In this example I will use vector data stored in GeoJSON format, which looks like this:
#GeoJSON data format
"""{ "type": "LineString",
"coordinates": [
[-1.422394023261522,50.915326603354451],[-1.2069179833123727,50.761806565381434],...
...,[-47.474265452339353,44.197223433400623],[-49.93827045144009,41.749277801296536]
]
}"""
import folium
from folium import plugins
import pandas as pd
%matplotlib inline
#create interactive Leaflet maps object
map = folium.Map(location=[48, -25], tiles='Mapbox Bright', zoom_start=4)
#add vector (in GeoJson format) data to the map
map.add_child(folium.GeoJson(open('./data/titanic_test.json',encoding = "utf-8-sig").read()))
#add markers
folium.Marker([50.892239,-1.3981697], popup='Southampton<br><i>10 April 1912</i>').add_to(map)
folium.Marker([49.646042,-1.618031], popup='Cherbuorg<br><i>10 April 1912</i>').add_to(map)
folium.Marker([51.853955,-8.2997997], popup='Cobh<br><i>11 April 1912</i>').add_to(map)
folium.Marker(location=[41.726931,-49.948253], popup='Titanic Site<br><i>15 April 1912</i>'\
,icon=folium.Icon(color='red')).add_to(map)
map
Like I said, in most of the cases, functionality presented above is what I need, but just to have better feeling what we can do with Folium…
Air pollution, this is quite popular topic (probably because I live in one of the most polluted cities in Europe). Let’s see if that is true. I have downloaded air quality annual statistics from European Environment Agency (EEA) home page and I will display mean PM10 Benzo(a)pyrene 2015 volume in 2015 measured in multiple European cities.

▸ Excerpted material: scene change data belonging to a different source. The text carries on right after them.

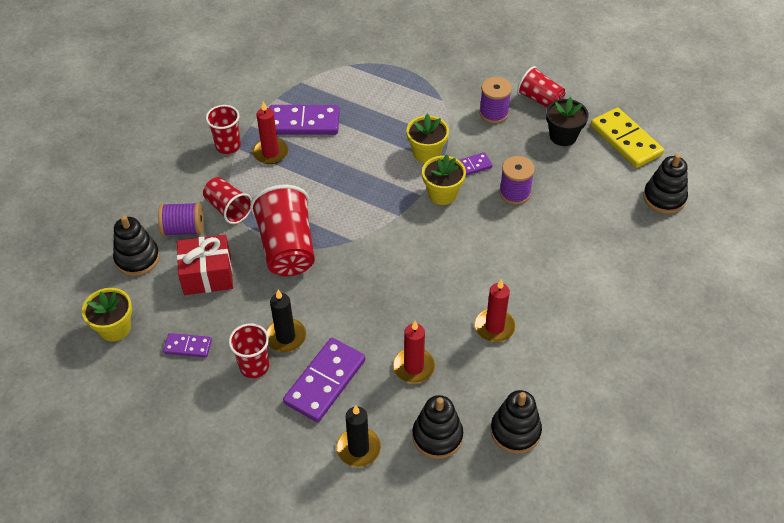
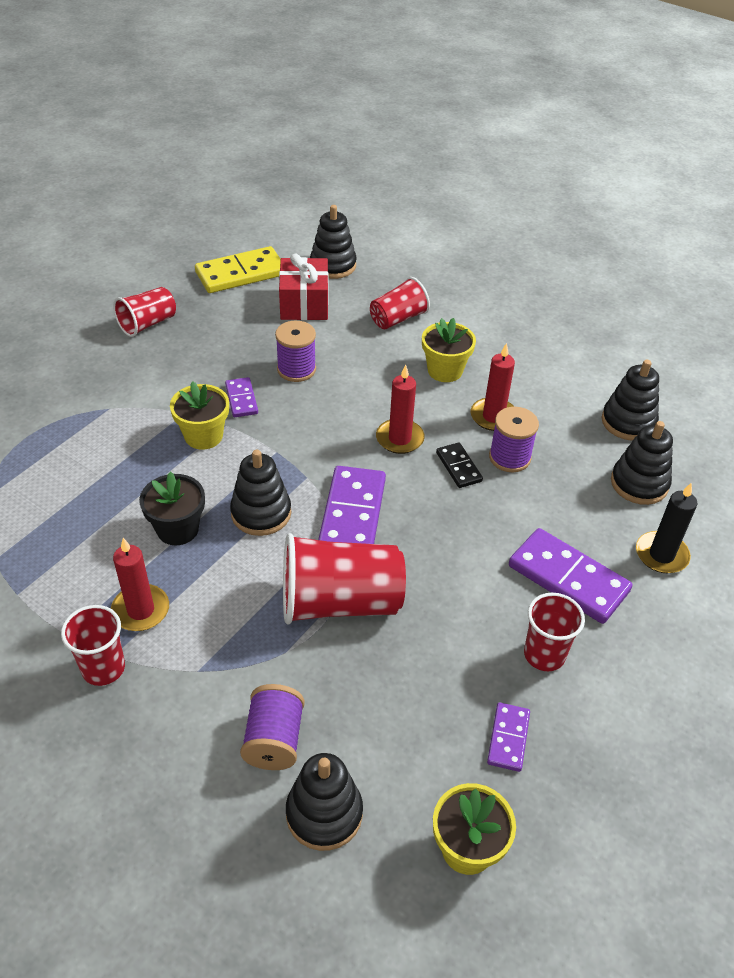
camera: 85 degrees left, 5 degrees down
(207, 275) = (375, 708): red gift -> red gift (304, 304)
(228, 209) = (245, 673): red cup -> red cup (398, 319)
(285, 337) = (497, 615): black candle -> none
(303, 123) = (90, 563): purple domino -> purple domino (352, 514)
(359, 195) = (261, 513): none -> black stacking toy
(414, 367) = (547, 492): red candle -> red candle (399, 438)
(429, 306) = (459, 467): none -> black domino
(442, 194) = (281, 431): yellow flower pot -> yellow flower pot (445, 370)
(493, 113) = (155, 365): purple spool -> purple spool (509, 457)
(563, 136) = (217, 317): black flower pot -> black flower pot (177, 529)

## Load csv "The annual aggregated air quality values" to pandas dataframe
air_q_data =pd.read_csv('./data/data_air_q.csv', sep=',', header=0)
air_q_data.head()
# Select only PM10 Benzo(a)pyrene 2015 value data for display
air_q_data_print =air_q_data[(air_q_data.ReportingYear==2015)&
(air_q_data.Pollutant=='Benzo(a)pyrene in PM10 (aerosol)')&\
(air_q_data.AggregationType=='Annual mean / 1 calendar year')]

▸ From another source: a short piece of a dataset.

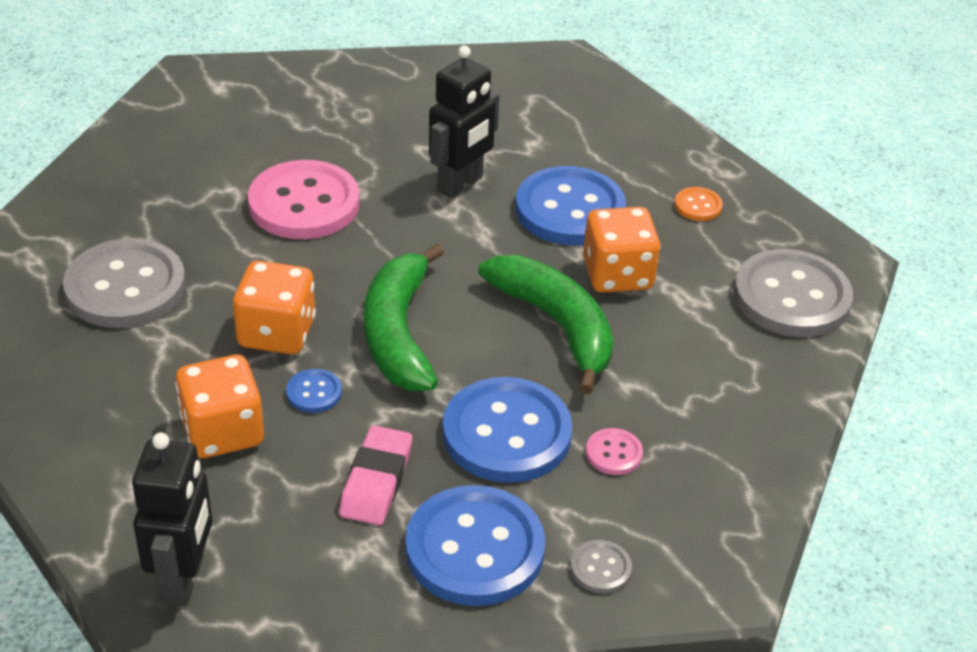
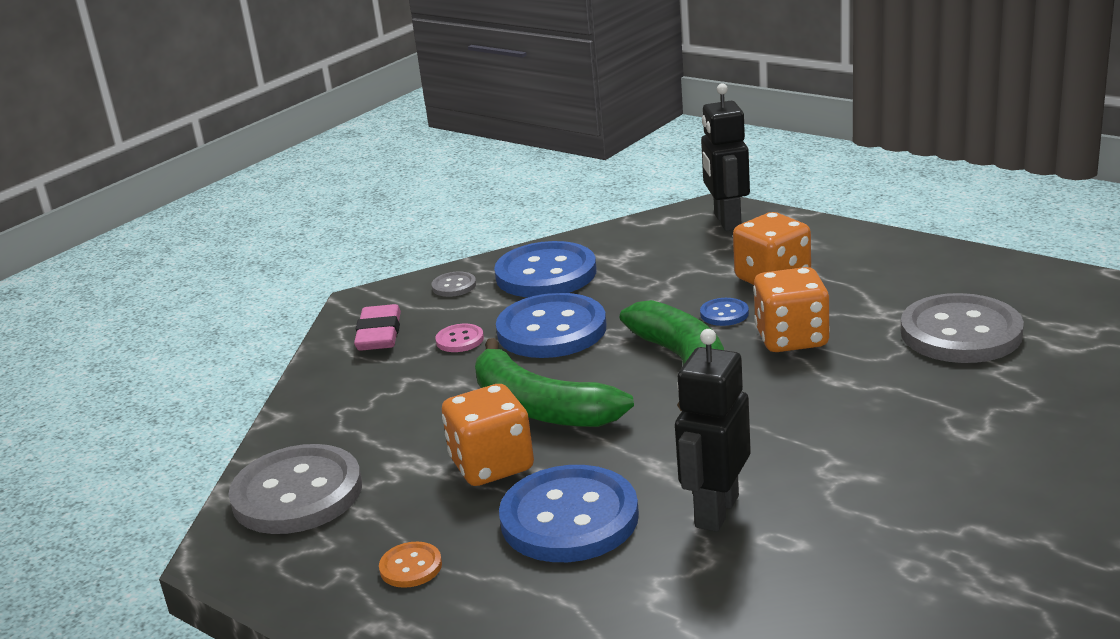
camera: 170 degrees right, 15 degrees down
(304, 203) = (875, 441): pink button -> none
(376, 481) = (637, 284): pink eraser -> pink eraser (379, 334)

# get station location, PM10 value and convert it to list
y=air_q_data_print['SamplingPoint_Latitude'].tolist()
x=air_q_data_print['SamplingPoint_Longitude'].tolist()
v=air_q_data_print['AQValue'].tolist()
t =list(zip(y,x,v))
#create interactive Leaflet maps object
map = folium.Map(location=[48, 8], tiles='Stamen Terrain', zoom_start=4)
#add HeatMap to map object
map.add_child(plugins.HeatMap(t, radius = 12))
Hmm, indeed it doesn’t look very optimistic. This large yellow area in Poland, this is where I live.
Python code and data set for this post might be downloaded from my github.